КОРОТКОЕ ЗАДАНИЕ 1 =>
Перепишите без изменений строки, приведённые ниже после отрывка, начиная со строки с «28: 2:45 -> 2:40» и заканчивая строкой с «Boston: 7:37 -> 7:41» включительно.

ДАННЫЙ ОТРЫВОК =>

Позвольте познакомить с Вами моего отличного и старого приятеля Андрея Васильевича Каменского. Быть может, в будущем году мысль о журнале и приведется в исполнение, и А. В. желал бы поговорить с Вами по этому поводу. Кроме того, он и так, просто, интересуется знать Вас, как Г<ермана> А<лександровича> Л<опатина>. Во всяком случае, и Вам, я думаю, будет приятно познакомиться с хорошим человеком, каков А. В. и есть в действительности. О последних петербургских новостях А. В. расскажет Вам, что знает. Опять этот проклятый Петербург. Если бы Вы знали, как он гадок мне - и на беду приходится жить всю зиму!
Будьте здоровы! З. С. поклон нижайший.
Сию минуту я получил <сообщение> от г-жи Гризар, близкой знакомой А. П. Хитрова, что он находится в бедственном положении, сидит без копейки в Крашеваце и пишет о своем положении: "о писании теперь и не думаю. Думаю... думаю, как бы добыть хлебца... Живу между небом и землей кое-как, по-нищенски пробиваюсь... Уж и корреспондент, с голоду околевающий!" Привожу это из приложенного {Очень может быть, что письмо это писано раньше его поездки по Дунаю, напечатанной у Вас.}
к письму отрывка. Между тем статьи Хитрова помещаются почти в каждом нумере "Пчелы", и, след<овательно>, у А. П. Хитрова есть некоторый заработок. Бога ради, Адриан Викторович, пошлите г. Хитрову денег. Я знаю, он крайне умерен в тратах и решительно добросовестней сотен в двадцать раз больше его получающих корреспондентов делает свое дело. Если бы он не нищенствовал, ведь он бы был единственный корреспондент с места собрания теперешней сербской скупщины.
P. S. Я много виноват перед "Пчелой", ничего не работал. Вот в августе и вообще осенью - все будет поправлено. У меня есть несколько небольших вещей.
Адрес Хитрова тот же: в Белград, Сем. Ив. Бимбичу, профессору богословия.
Самара, 1878 г., октября 22
В РЕДАКЦИЮ ГАЗЕТЫ "ОБЗОР"
В бытность мою в Петербурге я узнал от моих знакомых, что между мною, редакцией "Обзора" и г-ном Долининым возникли какие-то весьма крупные неприятности. Несмотря на просьбу мою к очень близким Долинину лицам о том, чтобы он посетил меня (я в Петербурге прожил месяц), г. Долинин не явился, и я, таким образом, не мог узнать, почему я оказываюсь ему должным?

ИСХОДНЫЕ СТРОКИ =>
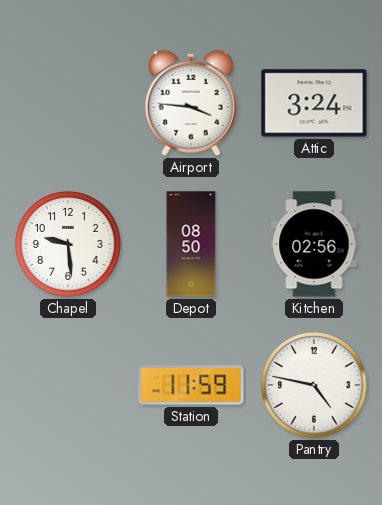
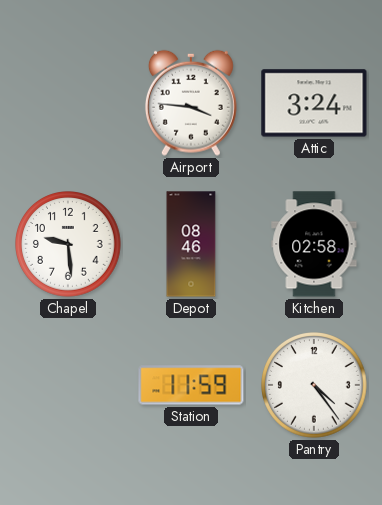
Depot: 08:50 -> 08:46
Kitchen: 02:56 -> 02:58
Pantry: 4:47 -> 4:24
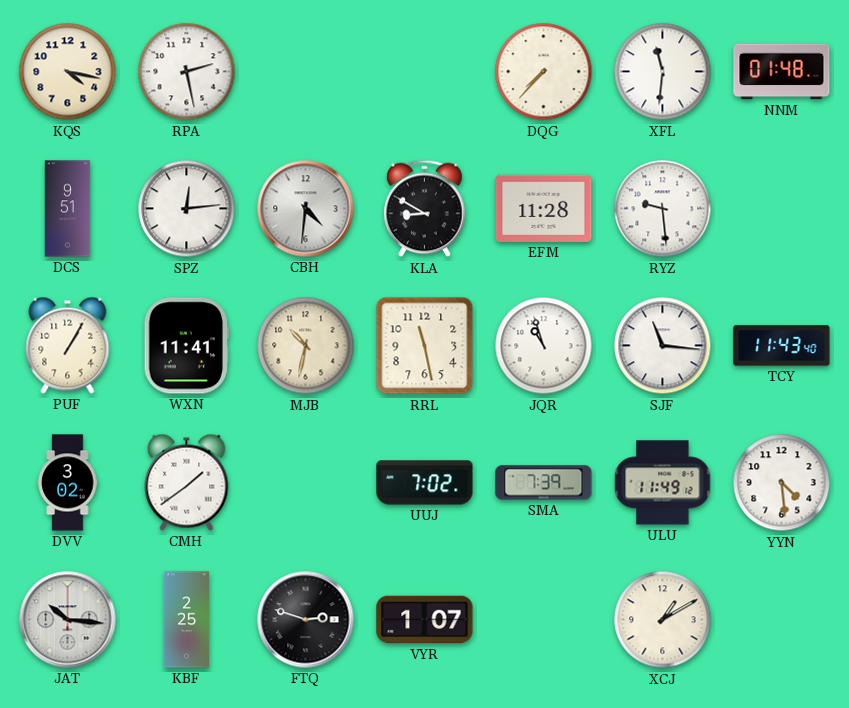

==

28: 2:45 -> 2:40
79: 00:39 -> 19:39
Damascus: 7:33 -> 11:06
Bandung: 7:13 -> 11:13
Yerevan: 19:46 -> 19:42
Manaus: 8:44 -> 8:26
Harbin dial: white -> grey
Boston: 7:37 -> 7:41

...

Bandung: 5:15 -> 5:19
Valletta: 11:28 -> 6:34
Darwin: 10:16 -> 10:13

КОРОТКОЕ ЗАДАНИЕ 2 =>
Ответьте на вопросы по отрывку, пометив ответы теми же буквами.
(a) Как зовут приятеля, которого автор первого письма хочет познакомить с адресатом?
(b) Где, по сообщению г-жи Гризар, сидит без копейки А. П. Хитров?
(c) В редакцию какой газеты адресовано письмо из Самары?

ВЕРНЫЙ ОТВЕТ 1 =>
28: 2:45 -> 2:40
79: 00:39 -> 19:39
Damascus: 7:33 -> 11:06
Bandung: 7:13 -> 11:13
Yerevan: 19:46 -> 19:42
Manaus: 8:44 -> 8:26
Harbin dial: white -> grey
Boston: 7:37 -> 7:41

ВЕРНЫЙ ОТВЕТ 2 =>
(a) Андрей Васильевич Каменский.
(b) В Крашеваце.
(c) Газеты «Обзор».